## Texte à lire
:::::

Livre : Anthropologie des petites choses, de François Pouillon

ANTHROPOLOGIE

C’est un abécédaire, poétique en diable, que cette Anthropologie des petites choses (tome 2) parue aux Éditions du Bord de l’eau, sous la plume de François Pouillon, directeur d’études à l’EHESS (École des hautes études en sciences sociales), spécialiste du monde arabe. Je laisse aux spécialistes le soin de discuter du genre : mythologie barthienne, abécédaire deleuzien ? Dérive anthropologique ? Ce n’est pas tant la canonicité de la démarche, croisant réflexion théorique et expérience pratique, qui retiendra l’attention du lecteur profane que l’exotisme des choses familières, évoquées au fil des pages, les chemins de traverse Occident/Orient, un humour bien calé, sans « laisser-aller », comme le dit l’exergue de Beckett : « Pas de laisser-aller dans les petites choses. »

Toute enquête de terrain dessine un parcours biographique. Ici, celui d’un jeune homme dont la vie s’inscrit dans « un triangle des Bermudes » : Aix, Paris, la Méditerranée. La Méditerranée vécue et rêvée, étudiée sous toutes ses coutures, tel que la savourent, au fil des années, les « séminaristes » de l’EHESS dont je me plais à citer des noms : Sylvette Larzul, Casajus avec son arithmétique divinatoire, et notre chère Barbara Wright, spécialiste de Fromentin, qui vient de nous quitter.

Le chapitre intitulé Le Mythe des origines rend sensible, précisément, le basculement, à Valence, vers le Sud, avec les oliviers couleur d’armoise et le mistral burinant de bleu les Alpilles. Évoquant les caryatides des balcons aixois du Cours Mirabeau, François Pouillon tisse des liens entre les civilisations, ici avec les jalousies arabes, renvoyant au peintre orientaliste Dinet ainsi qu’au tableau célèbre de Manet : Le Balcon.

:::::

## Extraits de données

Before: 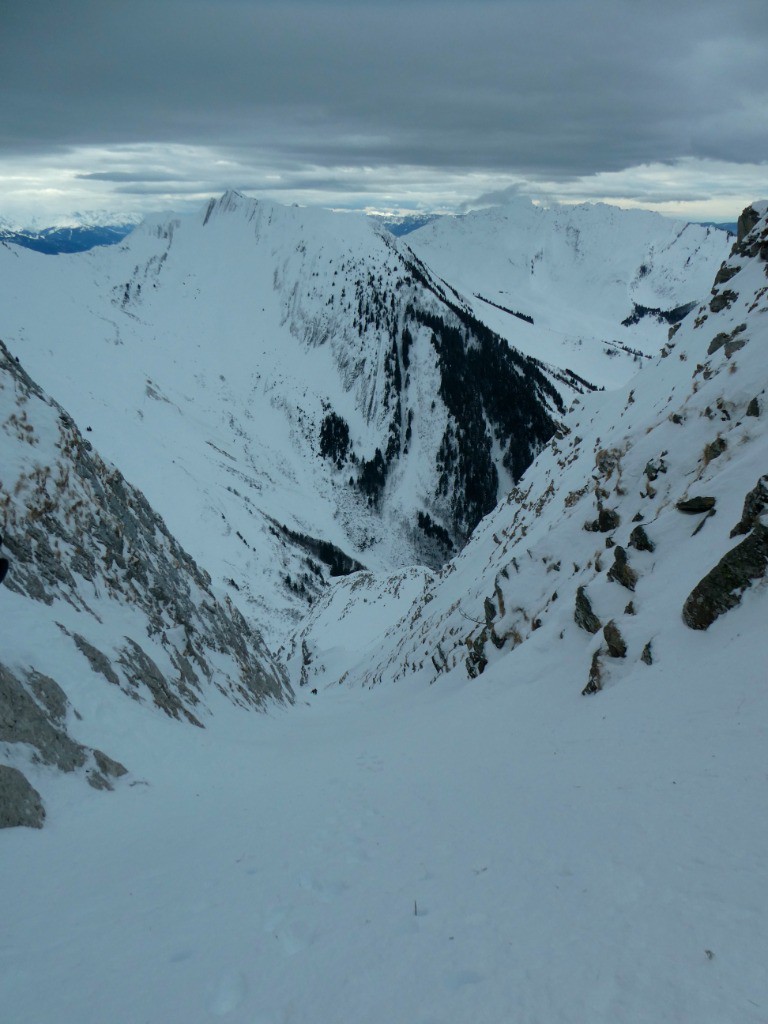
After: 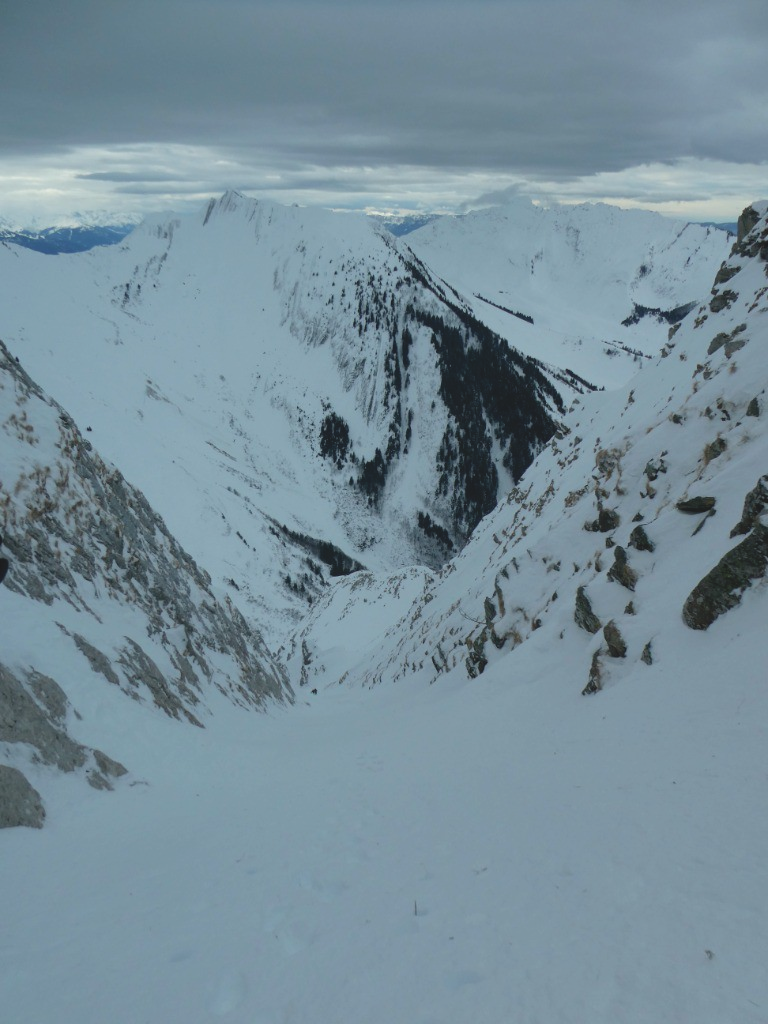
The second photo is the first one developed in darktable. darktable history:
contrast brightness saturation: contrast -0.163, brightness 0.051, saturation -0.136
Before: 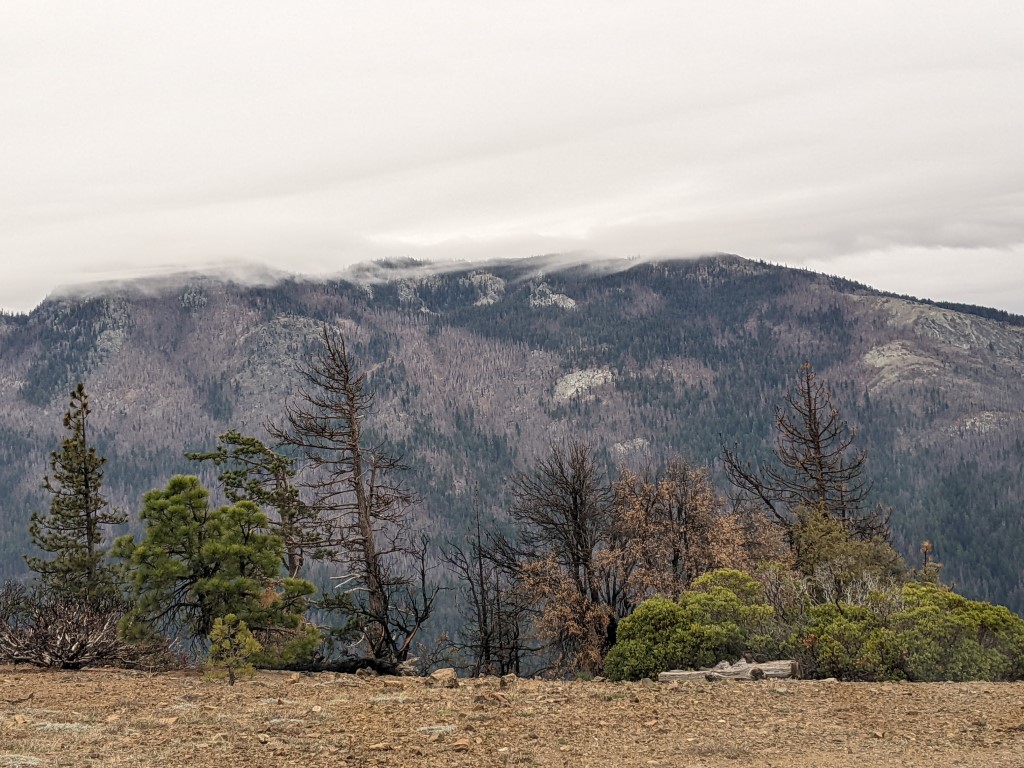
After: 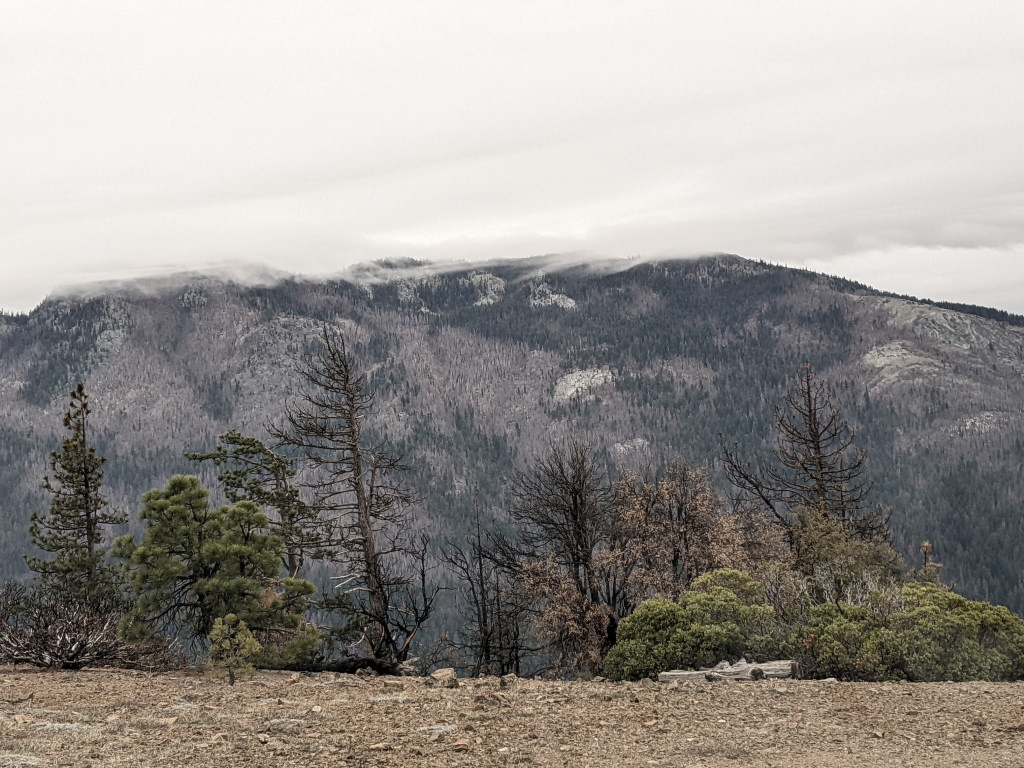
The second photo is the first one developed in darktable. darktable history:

:::::

## Consigne A
Recopiez fidèlement le passage du texte sur l'Anthropologie des petites choses qui va de « Toute enquête de » jusqu'à « de nous quitter. » inclus.
## Consigne B
Réécrivez l'ensemble des lignes de données en remplaçant « darktable » par « RawTherapee », sans rien modifier d'autre et en omettant les images.

## Solution A
Toute enquête de terrain dessine un parcours biographique. Ici, celui d’un jeune homme dont la vie s’inscrit dans « un triangle des Bermudes » : Aix, Paris, la Méditerranée. La Méditerranée vécue et rêvée, étudiée sous toutes ses coutures, tel que la savourent, au fil des années, les « séminaristes » de l’EHESS dont je me plais à citer des noms : Sylvette Larzul, Casajus avec son arithmétique divinatoire, et notre chère Barbara Wright, spécialiste de Fromentin, qui vient de nous quitter.

## Solution B
Before: 
After: 
The second photo is the first one developed in RawTherapee. RawTherapee history:
contrast brightness saturation: contrast -0.163, brightness 0.051, saturation -0.136
Before: 
After: 
The second photo is the first one developed in RawTherapee. RawTherapee history:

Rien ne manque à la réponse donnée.